Tchap Breach: Social Engineering Gave Attackers 73K Accounts Without Cracking a Single Login

Attackers compromised a single Tchap account through social engineering and gained entry to France's encrypted government messaging platform. They reached public chat rooms and reportedly claimed access to 73,000 accounts, 650,000 messages, and 13.5 GB of files before ANSSI detected the intrusion on June 7. No malware, no password database theft, and no intercepted tokens were required.

Tchap exists to let French officials exchange sensitive information inside an encrypted environment. The attackers did not break that encryption. They simply convinced someone with legitimate access to hand over control of an account. Once inside, they could read any public rooms the account could reach and potentially pull message history and attached files.
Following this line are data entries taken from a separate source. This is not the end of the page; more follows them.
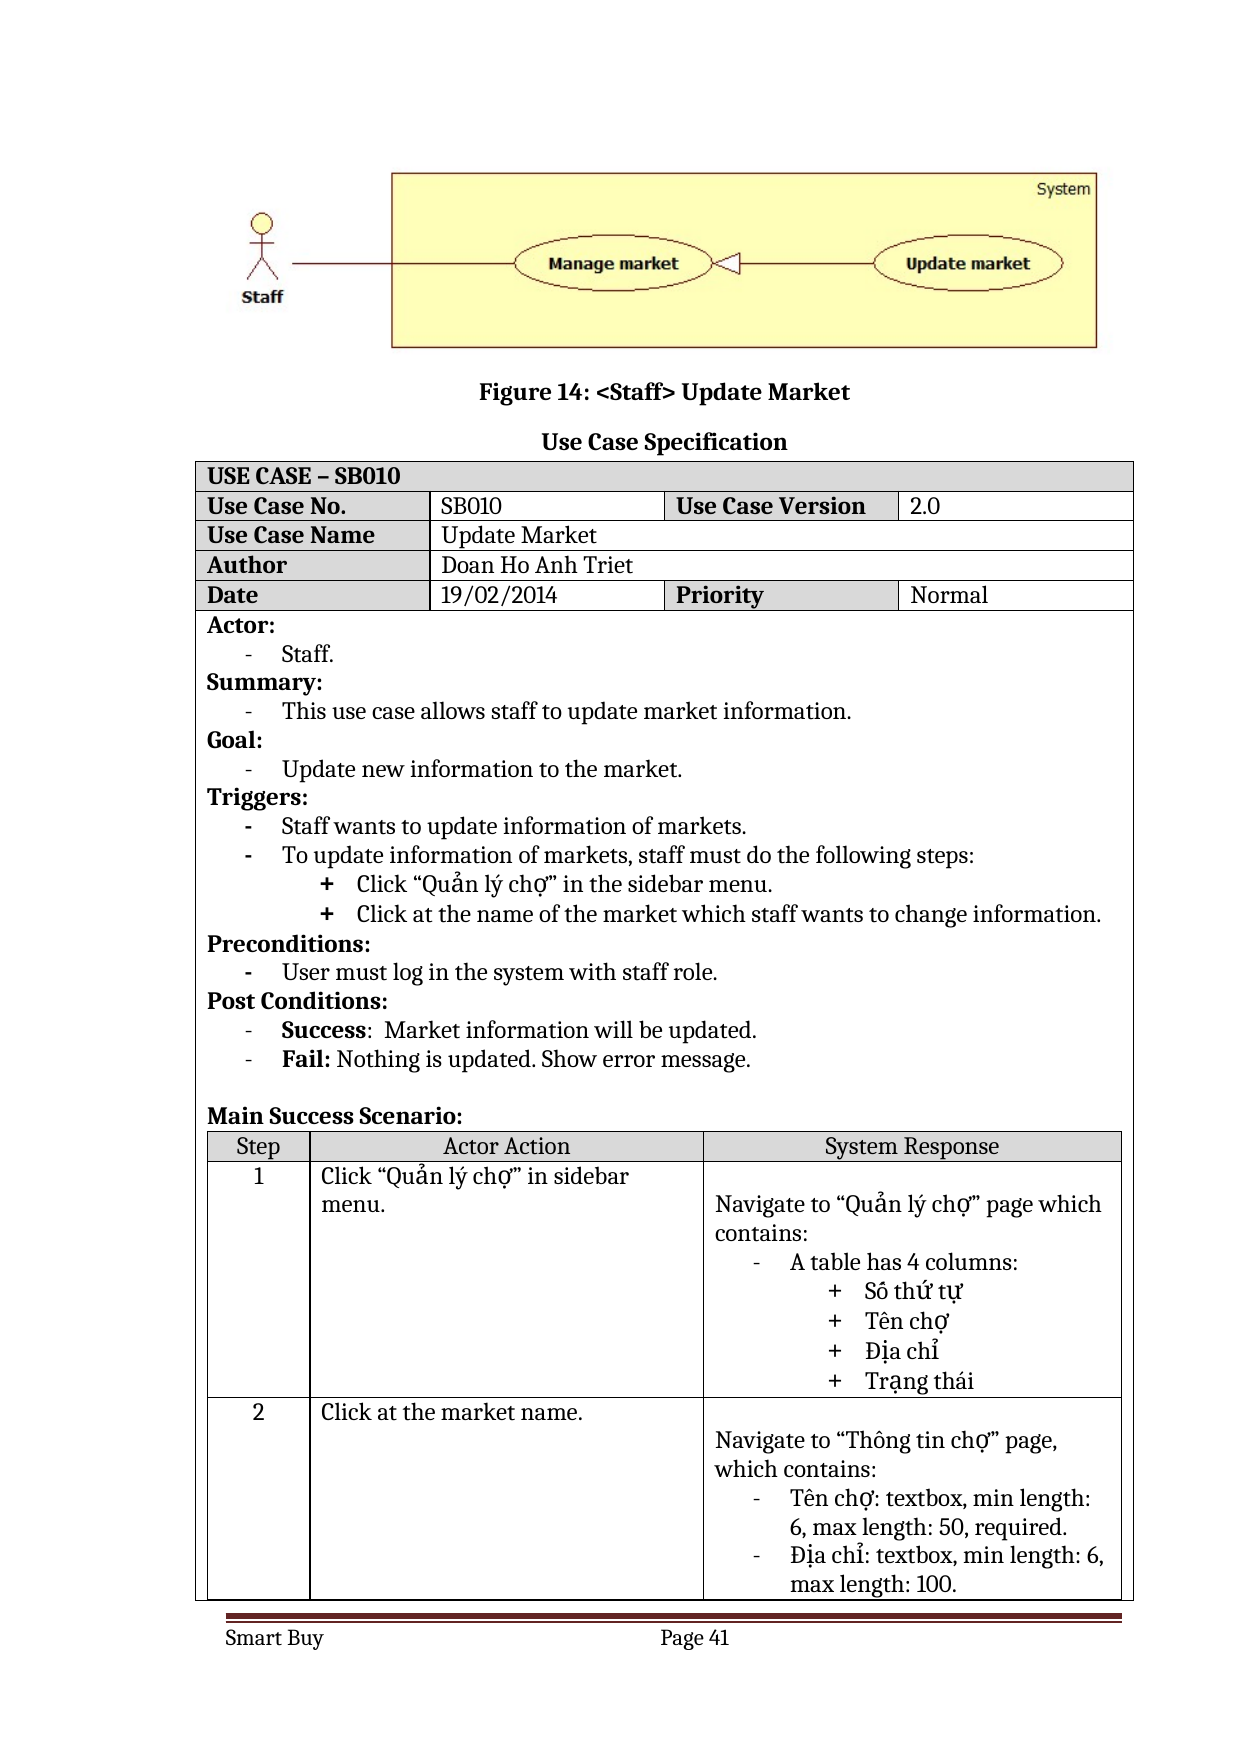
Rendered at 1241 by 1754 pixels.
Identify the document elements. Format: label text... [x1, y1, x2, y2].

table_cell 2.0 [899, 492, 1133, 520]
subtitle Use Case Specification [207, 428, 1122, 456]
table_cell Use Case Name [196, 521, 429, 550]
picture [206, 147, 1123, 374]
table_cell Normal [899, 581, 1133, 610]
table_cell Use Case No. [196, 492, 429, 520]
table_cell Author [196, 551, 429, 580]
table_cell Priority [665, 581, 898, 610]
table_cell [196, 611, 1133, 1600]
text Figure 14: <Staff> Update Market [207, 378, 1122, 407]
table_cell Doan Ho Anh Triet [431, 551, 1133, 580]
table_cell Use Case Version [665, 492, 898, 520]
table_cell Date [196, 581, 429, 610]
table_cell 19/02/2014 [431, 581, 664, 610]
table_header USE CASE – SB010 [196, 462, 1133, 491]
table_cell Update Market [431, 521, 1133, 550]
table_cell SB010 [431, 492, 664, 520]
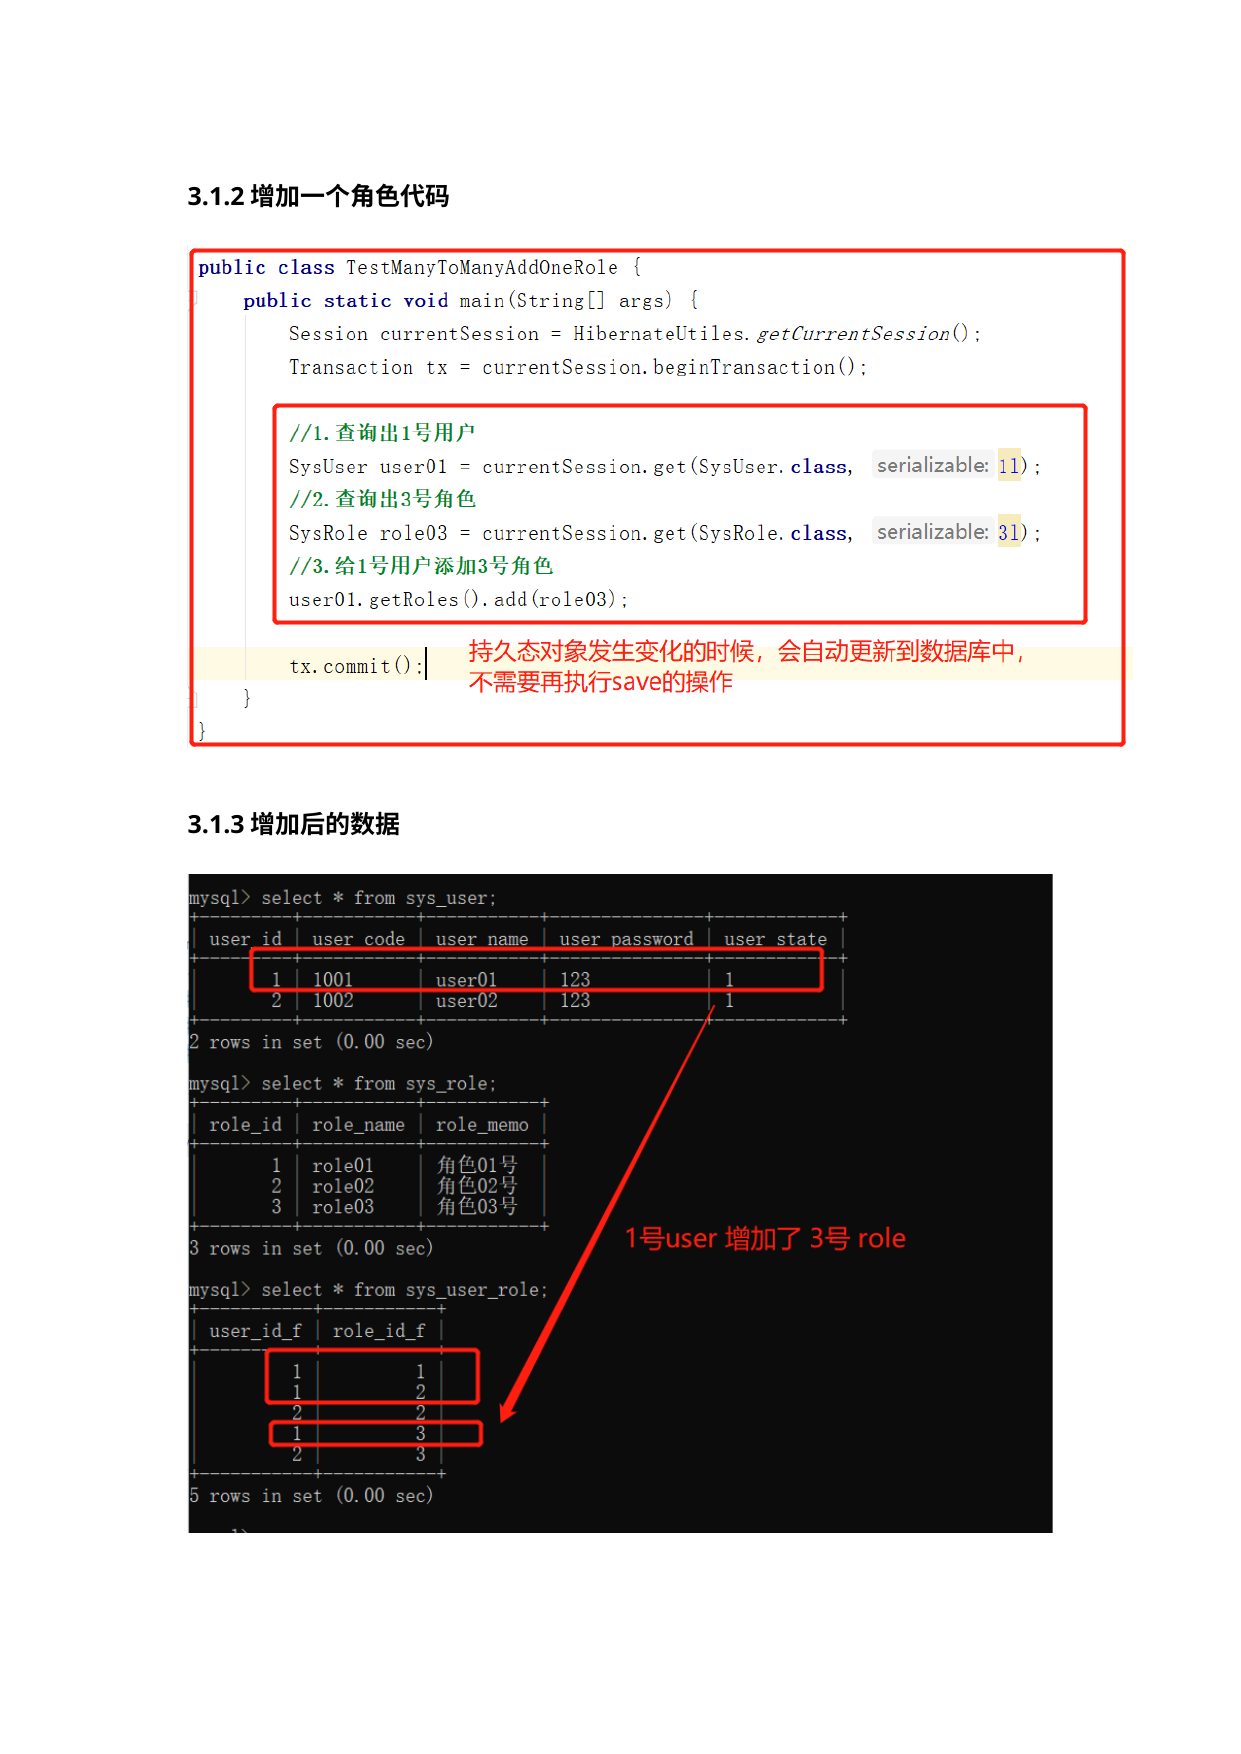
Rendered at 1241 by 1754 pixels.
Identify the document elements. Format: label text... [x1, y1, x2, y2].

subtitle 3.1.3增加后的数据 [187, 791, 1053, 856]
picture [187, 874, 1053, 1533]
picture [187, 245, 1133, 748]
subtitle 3.1.2增加一个角色代码 [187, 162, 1053, 227]
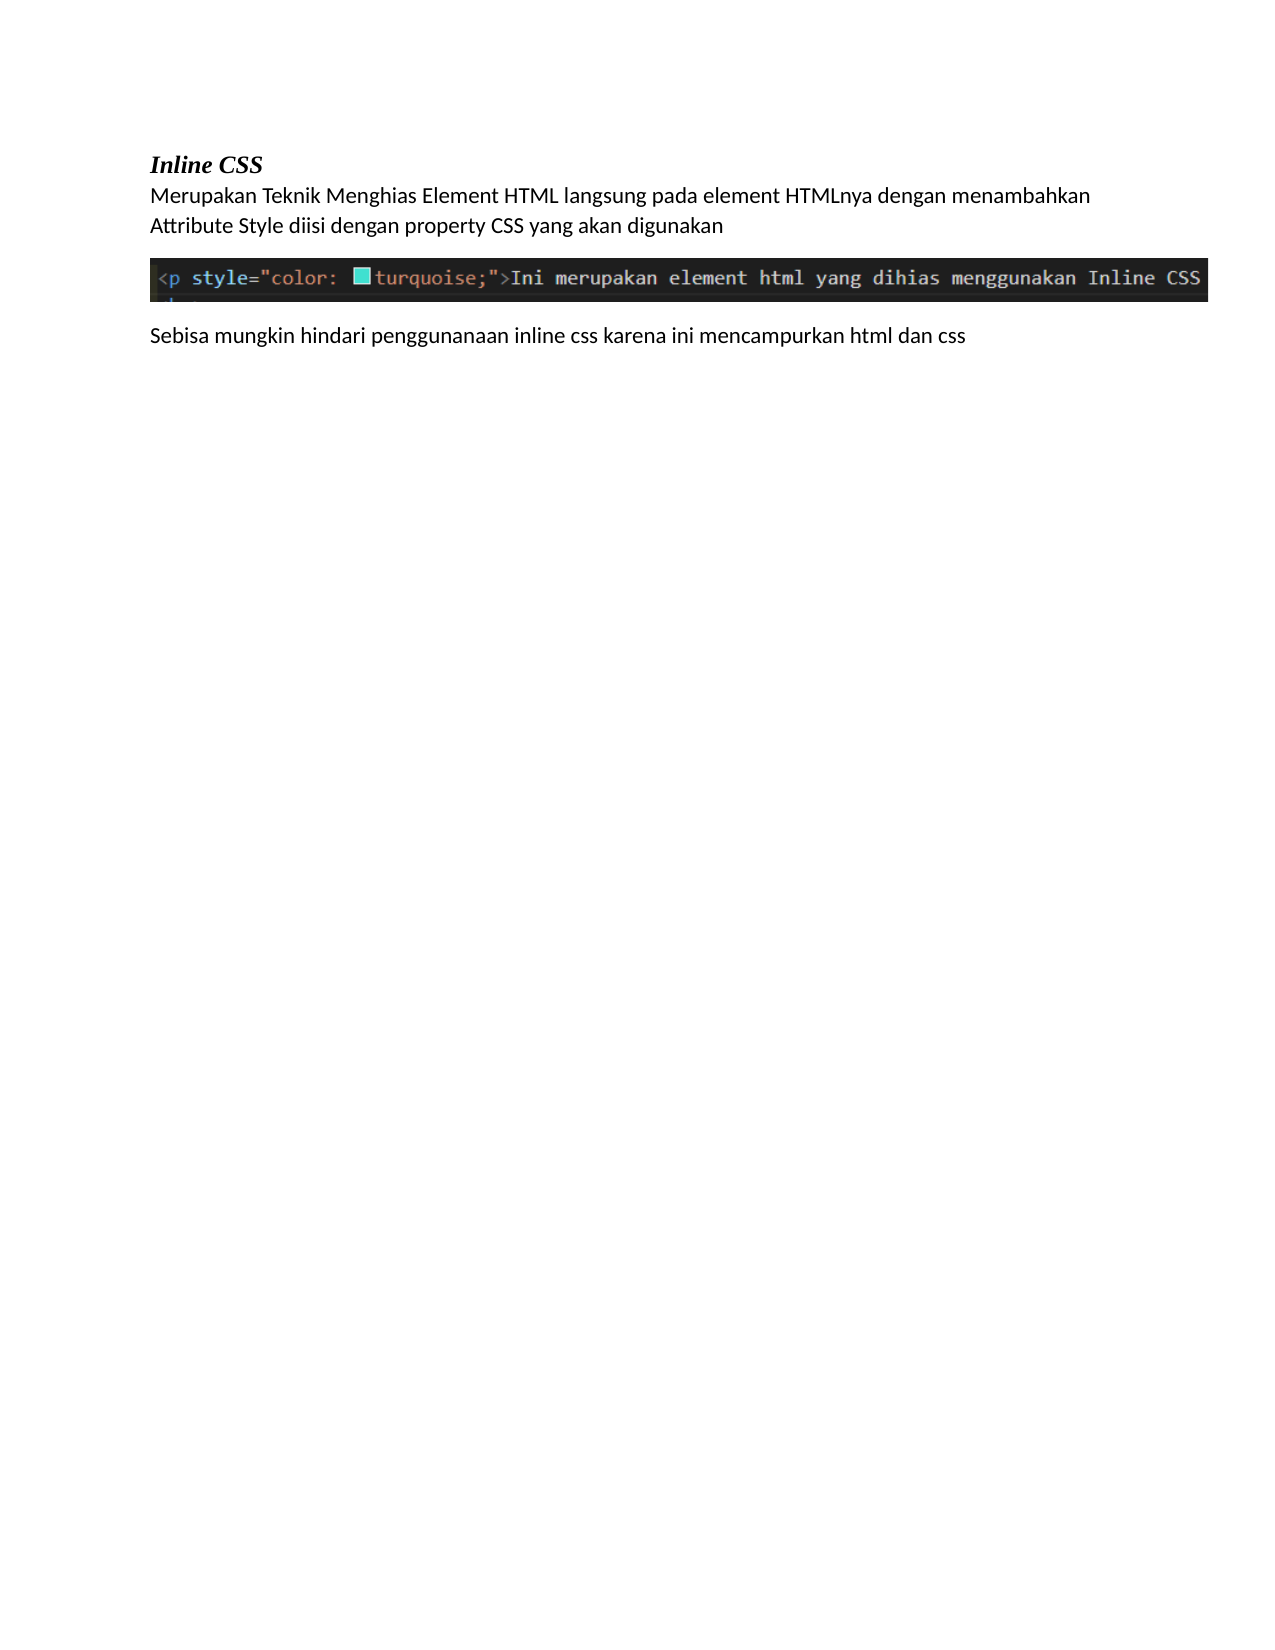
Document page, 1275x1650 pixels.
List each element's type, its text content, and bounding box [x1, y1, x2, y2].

picture [150, 258, 1209, 302]
text Merupakan Teknik Menghias Element HTML langsung pada element HTMLnya dengan menambahkan Attribute Style diisi dengan property CSS yang akan digunakan [150, 181, 1125, 239]
text Sebisa mungkin hindari penggunanaan inline css karena ini mencampurkan html dan css [150, 321, 1125, 349]
subtitle Inline CSS [150, 150, 1125, 179]
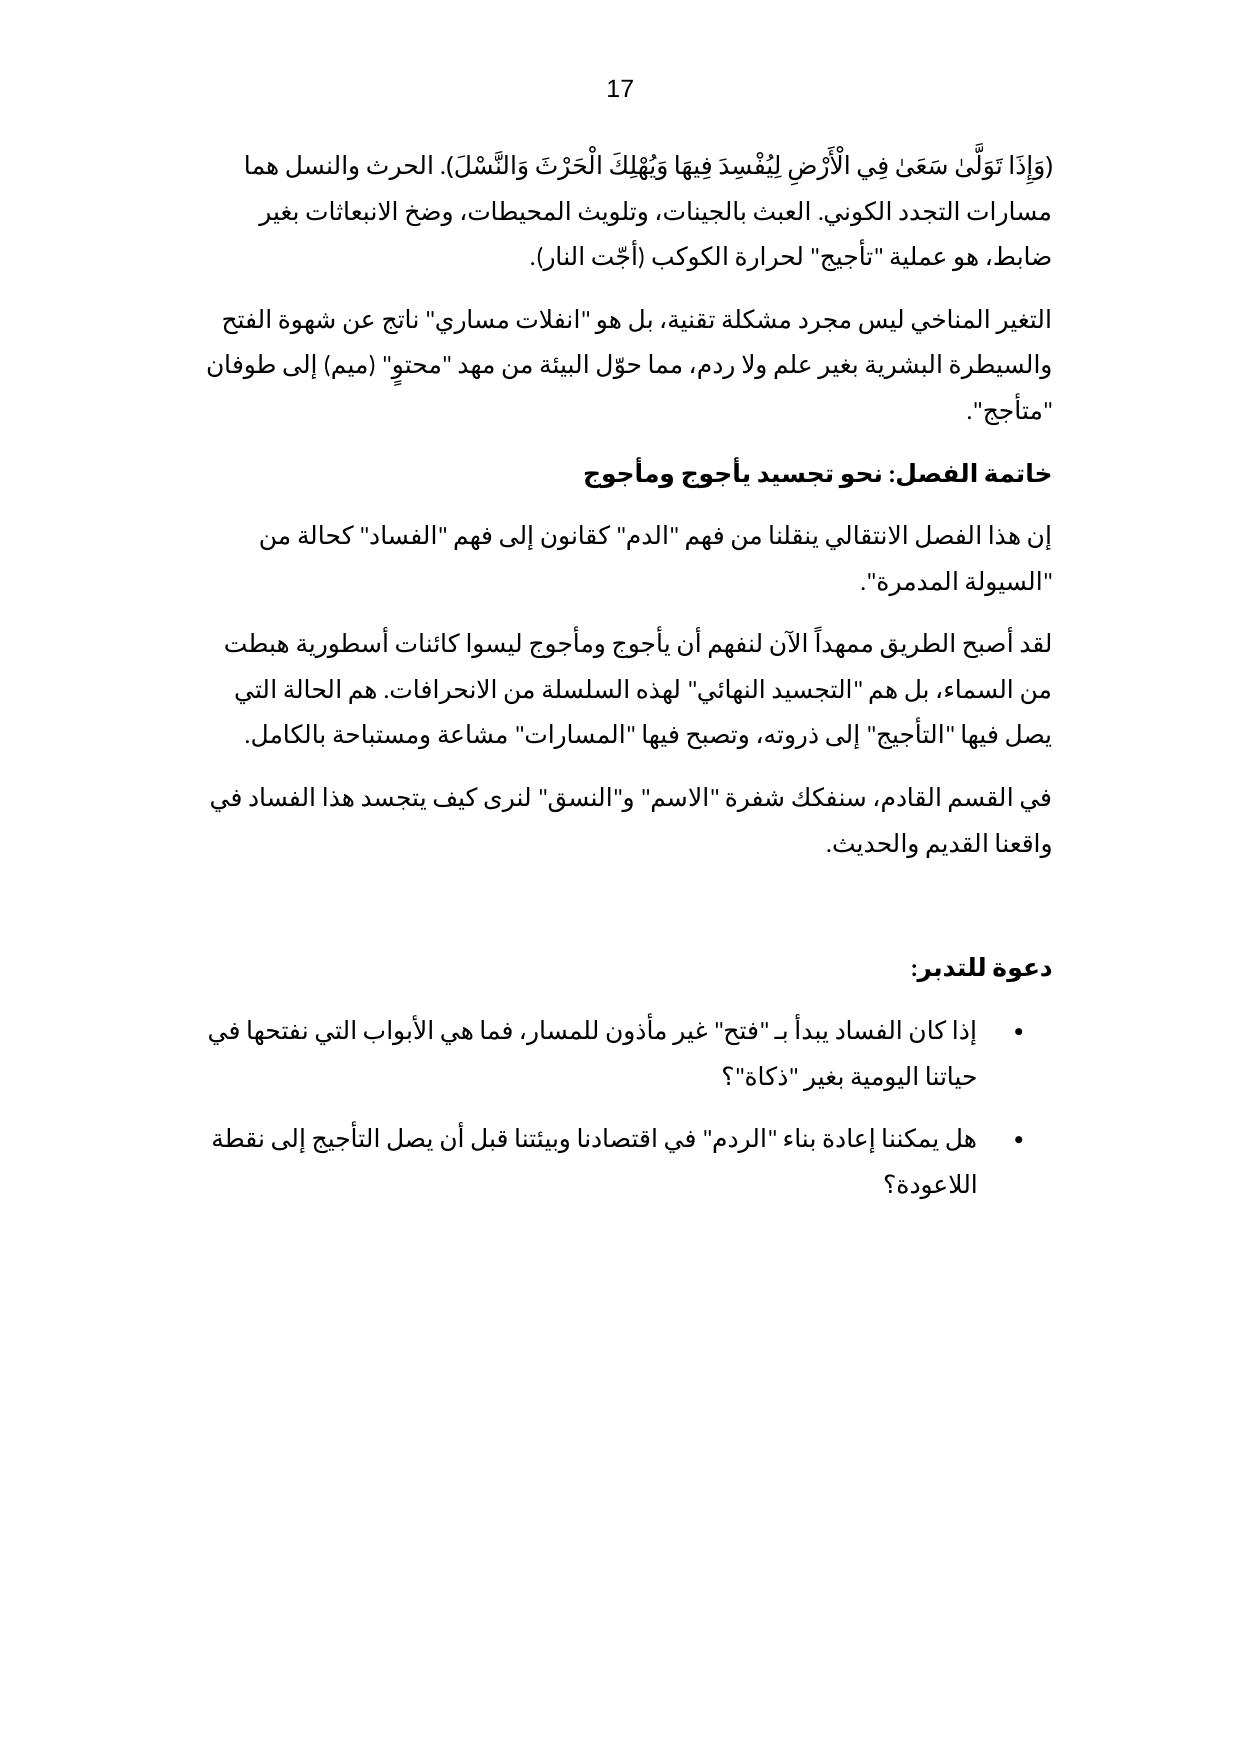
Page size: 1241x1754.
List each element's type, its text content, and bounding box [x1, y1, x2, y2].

text دعوة للتدبر: [187, 953, 1053, 983]
text ﴿وَإِذَا تَوَلَّىٰ سَعَىٰ فِي الْأَرْضِ لِيُفْسِدَ فِيهَا وَيُهْلِكَ الْحَرْثَ وَالنَّسْلَ﴾. الحرث والنسل هما مسارات التجدد الكوني. العبث بالجينات، وتلويث المحيطات، وضخ الانبعاثات بغير ضابط، هو عملية "تأجيج" لحرارة الكوكب (أجّت النار). [187, 150, 1053, 272]
text لقد أصبح الطريق ممهداً الآن لنفهم أن يأجوج ومأجوج ليسوا كائنات أسطورية هبطت من السماء، بل هم "التجسيد النهائي" لهذه السلسلة من الانحرافات. هم الحالة التي يصل فيها "التأجيج" إلى ذروته، وتصبح فيها "المسارات" مشاعة ومستباحة بالكامل. [187, 628, 1053, 750]
list هل يمكننا إعادة بناء "الردم" في اقتصادنا وبيئتنا قبل أن يصل التأجيج إلى نقطة اللاعودة؟ [187, 1123, 1015, 1199]
text في القسم القادم، سنفكك شفرة "الاسم" و"النسق" لنرى كيف يتجسد هذا الفساد في واقعنا القديم والحديث. [187, 782, 1053, 858]
text التغير المناخي ليس مجرد مشكلة تقنية، بل هو "انفلات مساري" ناتج عن شهوة الفتح والسيطرة البشرية بغير علم ولا ردم، مما حوّل البيئة من مهد "محتوٍ" (ميم) إلى طوفان "متأجج". [187, 304, 1053, 426]
text خاتمة الفصل: نحو تجسيد يأجوج ومأجوج [187, 458, 1053, 488]
text إن هذا الفصل الانتقالي ينقلنا من فهم "الدم" كقانون إلى فهم "الفساد" كحالة من "السيولة المدمرة". [187, 520, 1053, 596]
list إذا كان الفساد يبدأ بـ "فتح" غير مأذون للمسار، فما هي الأبواب التي نفتحها في حياتنا اليومية بغير "ذكاة"؟ [187, 1015, 1015, 1091]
The threat actor later claimed 73,000 accounts, more than 650,000 messages, and 13.5 GB of data. ANSSI's detection came after the fact; the initial foothold required no technical exploit against Tchap itself. Social engineering against the account owner or support process was enough.

What the Attackers Could Actually Reach

Public rooms formed the clearest target. Any conversation not restricted to private channels became visible. Because Tchap is used for coordination across ministries and agencies, even unclassified rooms can contain operational details, contact lists, and scheduling information that aid further targeting.

The 13.5 GB figure suggests the attackers also collected attachments or exported history. Whether they moved laterally into other systems is not confirmed in public reporting, but the messaging platform alone supplied a ready-made directory of government personnel and their day-to-day communications.

Why Legacy Account Protections Failed to Stop the Entry

Even if a time-based OTP or push notification had been in place, it would not have stopped this attack. The social engineering occurred before any authentication step. The attacker did not need to intercept a code or approve a prompt; they needed only to persuade a person or helpdesk to reset or hand over the account. Once the account was theirs, any second factor tied to that account became theirs as well.

Recovery flows remain the weak point in most government identity systems. When the process can be socially engineered, the presence of legacy MFA changes nothing about the initial compromise. The breach succeeded at the account-provisioning layer, not the login layer.

FAQ

Did the attackers need to break Tchap's encryption?

No. They obtained a legitimate account through social engineering, so they never had to defeat the encryption protecting messages in transit or at rest.

How many accounts were actually exposed?

The threat actor claimed 73,000 accounts along with 650,000 messages and 13.5 GB of files. ANSSI has not publicly confirmed those exact numbers.

Would standard MFA on Tchap logins have prevented the breach?

No. The compromise happened through account takeover via social engineering, not through guessing or intercepting credentials at login time.

What data was most valuable to the attackers?

Public chat rooms gave them immediate visibility into government coordination. Attachments and message history added operational context and contact information.

When did ANSSI detect the intrusion?

ANSSI detected the activity on June 7, 2025, after the account had already been used to access chat content.